[Stored entries]
----------

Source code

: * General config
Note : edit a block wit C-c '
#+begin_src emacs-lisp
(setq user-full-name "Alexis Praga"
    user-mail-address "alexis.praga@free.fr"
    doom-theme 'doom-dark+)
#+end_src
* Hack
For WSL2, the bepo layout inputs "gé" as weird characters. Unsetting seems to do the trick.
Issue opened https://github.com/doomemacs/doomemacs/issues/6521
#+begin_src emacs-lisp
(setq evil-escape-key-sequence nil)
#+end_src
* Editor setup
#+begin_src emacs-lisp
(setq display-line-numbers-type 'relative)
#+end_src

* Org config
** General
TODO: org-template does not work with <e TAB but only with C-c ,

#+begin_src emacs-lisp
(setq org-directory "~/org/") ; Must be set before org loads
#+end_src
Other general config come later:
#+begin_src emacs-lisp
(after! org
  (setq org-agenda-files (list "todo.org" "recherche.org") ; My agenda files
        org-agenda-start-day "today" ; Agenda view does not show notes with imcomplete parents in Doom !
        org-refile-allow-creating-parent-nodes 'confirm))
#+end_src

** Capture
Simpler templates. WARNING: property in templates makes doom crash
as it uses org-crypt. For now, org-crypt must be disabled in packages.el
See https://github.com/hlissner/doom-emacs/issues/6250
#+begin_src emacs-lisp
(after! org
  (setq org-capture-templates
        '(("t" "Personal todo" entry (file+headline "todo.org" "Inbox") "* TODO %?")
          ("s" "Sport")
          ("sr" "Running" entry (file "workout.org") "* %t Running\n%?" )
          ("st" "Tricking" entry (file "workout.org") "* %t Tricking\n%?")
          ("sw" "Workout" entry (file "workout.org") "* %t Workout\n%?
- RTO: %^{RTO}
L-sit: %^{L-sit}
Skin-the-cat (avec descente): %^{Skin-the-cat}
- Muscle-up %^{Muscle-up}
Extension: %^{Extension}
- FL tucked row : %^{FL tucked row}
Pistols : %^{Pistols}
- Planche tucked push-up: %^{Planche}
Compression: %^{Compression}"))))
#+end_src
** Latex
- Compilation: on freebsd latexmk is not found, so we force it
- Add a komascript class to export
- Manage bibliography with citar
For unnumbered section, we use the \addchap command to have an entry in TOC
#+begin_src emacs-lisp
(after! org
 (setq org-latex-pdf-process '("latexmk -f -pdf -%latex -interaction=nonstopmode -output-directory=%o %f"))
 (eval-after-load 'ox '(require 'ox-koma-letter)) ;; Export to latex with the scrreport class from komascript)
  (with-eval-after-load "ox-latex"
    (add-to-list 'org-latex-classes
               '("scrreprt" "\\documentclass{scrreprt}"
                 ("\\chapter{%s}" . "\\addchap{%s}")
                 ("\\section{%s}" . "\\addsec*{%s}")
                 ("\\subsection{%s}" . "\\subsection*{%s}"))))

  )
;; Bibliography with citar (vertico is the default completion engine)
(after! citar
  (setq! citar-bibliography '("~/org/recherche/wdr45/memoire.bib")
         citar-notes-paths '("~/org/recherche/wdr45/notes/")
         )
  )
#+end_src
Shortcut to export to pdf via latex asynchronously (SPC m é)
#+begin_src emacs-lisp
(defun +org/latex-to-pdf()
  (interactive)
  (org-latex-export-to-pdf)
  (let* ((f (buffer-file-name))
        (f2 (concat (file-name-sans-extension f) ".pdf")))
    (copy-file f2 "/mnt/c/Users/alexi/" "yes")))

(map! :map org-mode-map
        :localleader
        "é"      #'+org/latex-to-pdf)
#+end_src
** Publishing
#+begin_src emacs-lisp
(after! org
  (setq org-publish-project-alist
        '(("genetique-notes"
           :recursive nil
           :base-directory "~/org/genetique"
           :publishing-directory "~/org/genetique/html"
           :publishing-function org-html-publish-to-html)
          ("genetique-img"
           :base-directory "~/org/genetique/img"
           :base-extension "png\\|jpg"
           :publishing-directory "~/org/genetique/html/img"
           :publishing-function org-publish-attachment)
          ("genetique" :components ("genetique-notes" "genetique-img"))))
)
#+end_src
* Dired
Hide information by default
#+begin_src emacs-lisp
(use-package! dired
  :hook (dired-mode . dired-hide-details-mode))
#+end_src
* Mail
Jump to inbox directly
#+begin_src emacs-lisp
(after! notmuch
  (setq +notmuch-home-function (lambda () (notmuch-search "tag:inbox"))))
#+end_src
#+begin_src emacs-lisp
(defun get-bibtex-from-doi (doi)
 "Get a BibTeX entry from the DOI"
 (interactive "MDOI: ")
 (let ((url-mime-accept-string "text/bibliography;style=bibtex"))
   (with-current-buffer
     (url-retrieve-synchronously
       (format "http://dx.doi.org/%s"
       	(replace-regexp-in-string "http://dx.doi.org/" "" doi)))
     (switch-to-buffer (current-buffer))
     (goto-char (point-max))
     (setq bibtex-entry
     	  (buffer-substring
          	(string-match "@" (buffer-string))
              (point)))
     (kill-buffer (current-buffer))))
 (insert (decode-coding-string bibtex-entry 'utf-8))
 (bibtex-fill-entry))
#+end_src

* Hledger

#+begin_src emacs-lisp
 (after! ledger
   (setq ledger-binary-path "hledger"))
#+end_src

----------

- WHAT YOU SHOULD DO -
Which lines belong in the answer? Exactly those from the first line of the entries through the line holding "TODO: org-template does", inclusive, copied unchanged.

- TASK RESULT -
Source code

: * General config
Note : edit a block wit C-c '
#+begin_src emacs-lisp
(setq user-full-name "Alexis Praga"
    user-mail-address "alexis.praga@free.fr"
    doom-theme 'doom-dark+)
#+end_src
* Hack
For WSL2, the bepo layout inputs "gé" as weird characters. Unsetting seems to do the trick.
Issue opened https://github.com/doomemacs/doomemacs/issues/6521
#+begin_src emacs-lisp
(setq evil-escape-key-sequence nil)
#+end_src
* Editor setup
#+begin_src emacs-lisp
(setq display-line-numbers-type 'relative)
#+end_src

* Org config
** General
TODO: org-template does not work with <e TAB but only with C-c ,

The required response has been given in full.